EU lawmakers to vote on banning combustion-engine cars

EU lawmakers to vote on banning combustion-engine cars thumbnail

BRUSSELS The future of car transport in Europe could become clearer and cleaner on Wednesday, when the European Parliament decides to ban vehicles with a combustion motor starting in the middle if the next decade.

The vote of the European Union assembly in Strasbourg, France is part of EU draft legislation that aims to accelerate global warming efforts. Cars account for around 12% of European emissions of the greenhouse gases blamed for climate change.

The spotlight is on a provision which would require automakers to reduce carbon-dioxide emission by 100% and 2035,. This would be equivalent to an EU ban in that year on new cars that are powered by gasoline or diesel.

The car industry and some politicians are pushing for a gradual transition to fully-electric fleets. A 90% reduction in 2035 CO2 could be a compromise.

A proposed 55% reduction in CO2 emissions from cars in 2030 is also on the table. This is in comparison to 2021.. EU law already requires carmakers to lower CO2 by 37.5% on average in 2030 compared with last year.

Regardless of whether the 705-seat parliament decides on tougher emission-reduction targets, the final EU agreement will only be reached if the governments of the EU countries also give their verdict within the next weeks or months.

The draft law on cleaner cars is part a package of European legislation that would reduce EU greenhouse gas emissions by 55% in 2030, compared with 1990 and 40% for the same period. A large portion of these reductions would be due to power plants and factories. These two sectors are protected in the EU from the greenhouse gas emissions. The EU’s emissions-trading system reduces the annual supply of pollution permits.
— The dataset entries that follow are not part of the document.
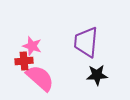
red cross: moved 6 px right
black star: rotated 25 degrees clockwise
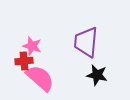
black star: rotated 15 degrees clockwise
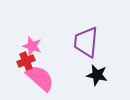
red cross: moved 2 px right; rotated 18 degrees counterclockwise
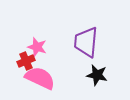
pink star: moved 5 px right, 1 px down
pink semicircle: rotated 16 degrees counterclockwise
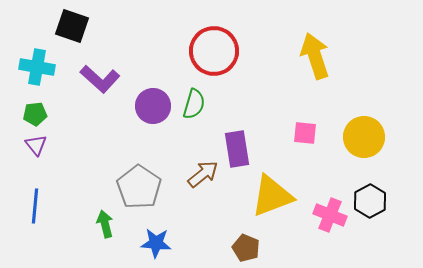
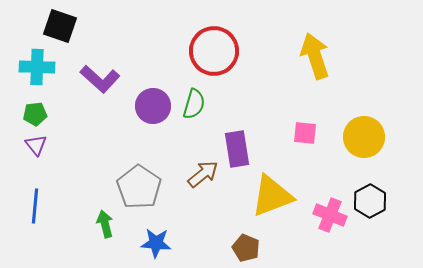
black square: moved 12 px left
cyan cross: rotated 8 degrees counterclockwise
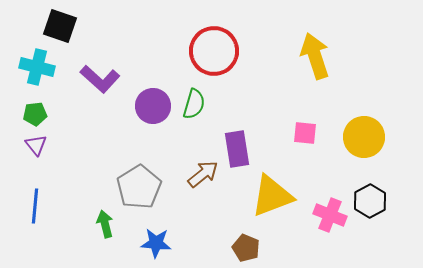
cyan cross: rotated 12 degrees clockwise
gray pentagon: rotated 6 degrees clockwise
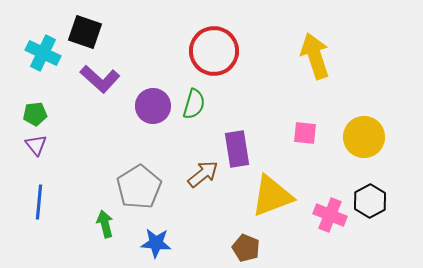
black square: moved 25 px right, 6 px down
cyan cross: moved 6 px right, 14 px up; rotated 12 degrees clockwise
blue line: moved 4 px right, 4 px up
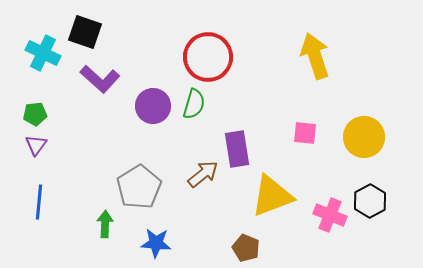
red circle: moved 6 px left, 6 px down
purple triangle: rotated 15 degrees clockwise
green arrow: rotated 16 degrees clockwise
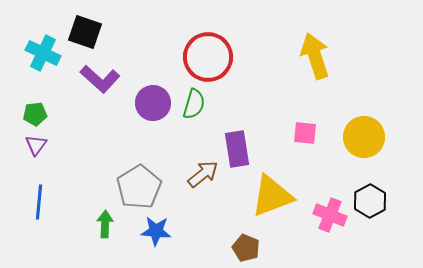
purple circle: moved 3 px up
blue star: moved 12 px up
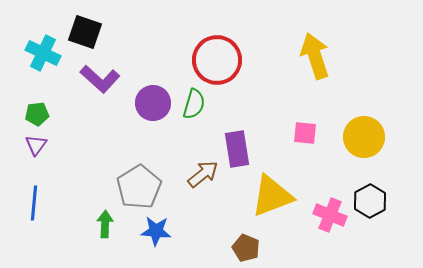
red circle: moved 9 px right, 3 px down
green pentagon: moved 2 px right
blue line: moved 5 px left, 1 px down
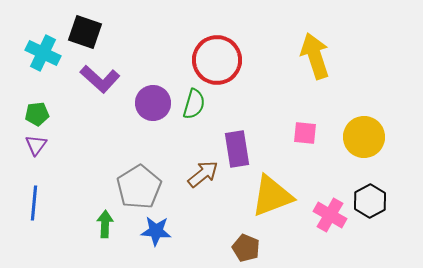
pink cross: rotated 8 degrees clockwise
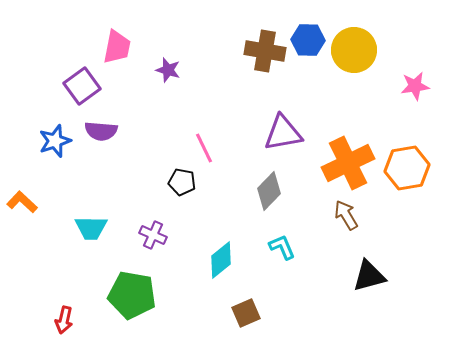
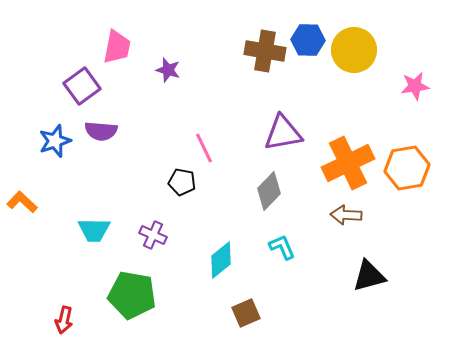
brown arrow: rotated 56 degrees counterclockwise
cyan trapezoid: moved 3 px right, 2 px down
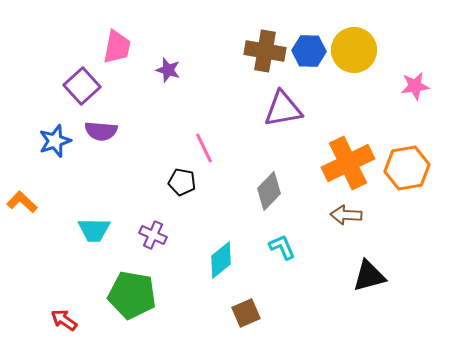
blue hexagon: moved 1 px right, 11 px down
purple square: rotated 6 degrees counterclockwise
purple triangle: moved 24 px up
red arrow: rotated 112 degrees clockwise
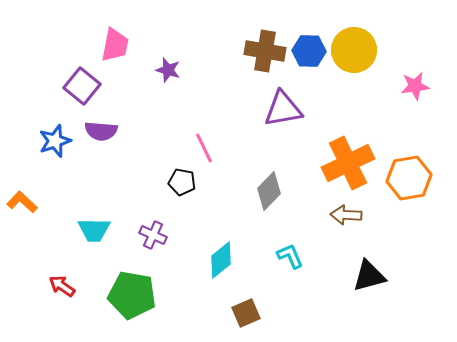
pink trapezoid: moved 2 px left, 2 px up
purple square: rotated 9 degrees counterclockwise
orange hexagon: moved 2 px right, 10 px down
cyan L-shape: moved 8 px right, 9 px down
red arrow: moved 2 px left, 34 px up
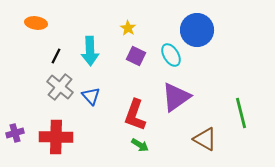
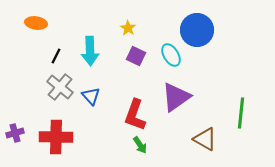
green line: rotated 20 degrees clockwise
green arrow: rotated 24 degrees clockwise
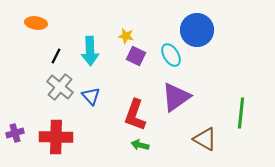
yellow star: moved 2 px left, 8 px down; rotated 21 degrees counterclockwise
green arrow: rotated 138 degrees clockwise
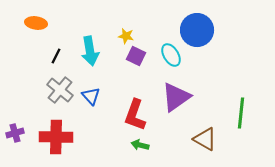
cyan arrow: rotated 8 degrees counterclockwise
gray cross: moved 3 px down
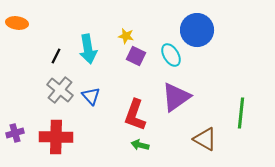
orange ellipse: moved 19 px left
cyan arrow: moved 2 px left, 2 px up
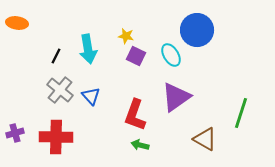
green line: rotated 12 degrees clockwise
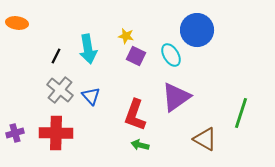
red cross: moved 4 px up
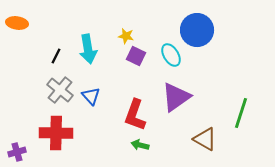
purple cross: moved 2 px right, 19 px down
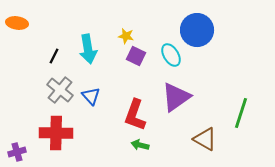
black line: moved 2 px left
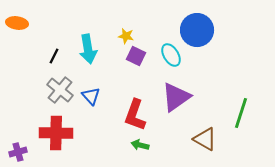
purple cross: moved 1 px right
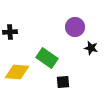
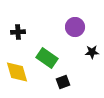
black cross: moved 8 px right
black star: moved 1 px right, 4 px down; rotated 16 degrees counterclockwise
yellow diamond: rotated 70 degrees clockwise
black square: rotated 16 degrees counterclockwise
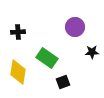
yellow diamond: moved 1 px right; rotated 25 degrees clockwise
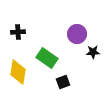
purple circle: moved 2 px right, 7 px down
black star: moved 1 px right
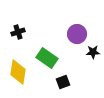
black cross: rotated 16 degrees counterclockwise
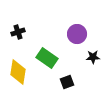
black star: moved 5 px down
black square: moved 4 px right
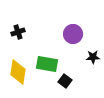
purple circle: moved 4 px left
green rectangle: moved 6 px down; rotated 25 degrees counterclockwise
black square: moved 2 px left, 1 px up; rotated 32 degrees counterclockwise
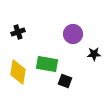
black star: moved 1 px right, 3 px up
black square: rotated 16 degrees counterclockwise
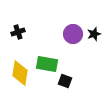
black star: moved 20 px up; rotated 16 degrees counterclockwise
yellow diamond: moved 2 px right, 1 px down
The EU parliament was unable to move this section of the climate package earlier Wednesday due to a disagreement over the pace at the which some emission permits should be allocated, and not auctioned. The assembly requested that its environment committee reopen the matter’s deliberations. The EU parliament delayed its verdicts on two related initiatives as a result.

One concerns the creation of a Social Climate Fund that will assist vulnerable households in coping with the planned clean energy revamp. This issue has become more politically sensitive since the Russian war in Ukraine. The Carbon Border Adjustment Method, an import tax that is unprecedented in its scope, is the second. The CBAM, a first-of its kind tool, would allow the EU raise prices on some imported goods (including steel and aluminum) that are not subject to climate-protection cost.